Parallel fan-out: cost-class caps
Two tools offer parallel fan-out with different concurrency limits that reflect very different cost classes:
| Tool | What each child does | Wall-clock | Token cost | Cap |
|---|---|---|---|---|
agent_spawn |
Full sub-agent loop (planning, tool calls, multi-turn streaming, can spawn children) | minutes | thousands of tokens | 5 in flight |
rlm_query |
One-shot non-streaming Chat Completions call to deepseek-v4-flash |
seconds | ~hundreds of tokens | 16 per call |
The caps appear in each tool's description and error messages so the model
(and the user) can choose the right tool for the job. If one sub-agent is
enough but you need parallel lookups, prefer rlm_query; if each task needs
its own tool-carrying agent loop, use agent_spawn (and cancel completed
ones to free slots).
Recently consolidated (v0.5.1)
Removed from the prompt as duplicates of equivalent tools (the underlying dispatchers still resolve them, so existing sessions don't break — they just no longer pollute the model's tool list):
spawn_agent→ useagent_spawn.close_agent→ useagent_cancel.assign_agent→ useagent_assign.

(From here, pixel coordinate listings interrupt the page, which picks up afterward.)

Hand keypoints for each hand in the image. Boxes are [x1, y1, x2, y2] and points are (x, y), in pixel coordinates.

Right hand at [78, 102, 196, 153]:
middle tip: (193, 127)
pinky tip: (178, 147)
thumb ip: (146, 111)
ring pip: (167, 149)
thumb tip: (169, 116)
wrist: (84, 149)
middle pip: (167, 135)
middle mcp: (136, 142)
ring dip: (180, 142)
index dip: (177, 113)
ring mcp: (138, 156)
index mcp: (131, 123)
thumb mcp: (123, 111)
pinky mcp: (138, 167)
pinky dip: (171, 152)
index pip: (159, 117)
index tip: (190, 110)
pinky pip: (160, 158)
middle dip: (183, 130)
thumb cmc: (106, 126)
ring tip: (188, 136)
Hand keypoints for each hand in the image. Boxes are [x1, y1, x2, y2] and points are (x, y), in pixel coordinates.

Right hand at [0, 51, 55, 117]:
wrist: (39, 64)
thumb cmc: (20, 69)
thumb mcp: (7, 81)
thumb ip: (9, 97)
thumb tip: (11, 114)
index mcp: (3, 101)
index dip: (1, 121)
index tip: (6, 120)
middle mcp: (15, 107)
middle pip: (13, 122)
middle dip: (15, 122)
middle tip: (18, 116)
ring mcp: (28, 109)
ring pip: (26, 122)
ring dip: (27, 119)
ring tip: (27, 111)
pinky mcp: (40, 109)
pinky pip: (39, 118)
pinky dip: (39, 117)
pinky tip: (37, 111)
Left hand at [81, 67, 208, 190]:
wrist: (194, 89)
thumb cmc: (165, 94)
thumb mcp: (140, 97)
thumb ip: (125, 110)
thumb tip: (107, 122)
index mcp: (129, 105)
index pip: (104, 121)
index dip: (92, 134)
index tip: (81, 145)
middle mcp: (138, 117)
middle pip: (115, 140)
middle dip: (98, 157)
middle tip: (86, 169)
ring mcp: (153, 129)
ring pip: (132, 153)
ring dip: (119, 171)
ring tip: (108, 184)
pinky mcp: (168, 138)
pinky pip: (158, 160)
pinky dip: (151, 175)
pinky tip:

Deprecation schedule (v0.6.2 → v0.8.0)
The alias tools below still execute successfully but now attach a
_deprecation block to every result they return. Models should migrate to
the canonical name before v0.8.0, when the aliases will be removed.
| Deprecated alias | Canonical name | Warning since | Removal |
|---|---|---|---|
spawn_agent |
agent_spawn |
v0.6.2 | v0.8.0 |
delegate_to_agent |
agent_spawn |
v0.6.2 | v0.8.0 |
close_agent |
agent_cancel |
v0.6.2 | v0.8.0 |
send_input |
agent_send_input |
v0.6.2 | v0.8.0 |
The _deprecation block shape:
{
"_deprecation": {
"this_tool": "spawn_agent",
"use_instead": "agent_spawn",
"removed_in": "0.8.0",
"message": "Tool 'spawn_agent' is deprecated; switch to 'agent_spawn' before v0.8.0."
}
}
This block is merged into the tool result's metadata object alongside any
other metadata keys (e.g. status, timed_out) so it does not displace
existing metadata. A one-line deprecation warning is also emitted to the
audit log at tracing::warn level every time an alias is invoked.
Why we don't ship a single bash tool
Single-bash agents (Claude Code's design) are powerful but hand the model
all the foot-guns of shell scripting: quoting, platform divergence,
side-effects from misread cwd, cd not persisting between calls, etc. Our
file tools are also significantly cheaper to render in the transcript
(structured JSON-shaped output collapses better than ls -la walls of text).
The model can always fall back to exec_shell when something is missing.
The dedicated tools just take the common 80% off the shell escape-hatch.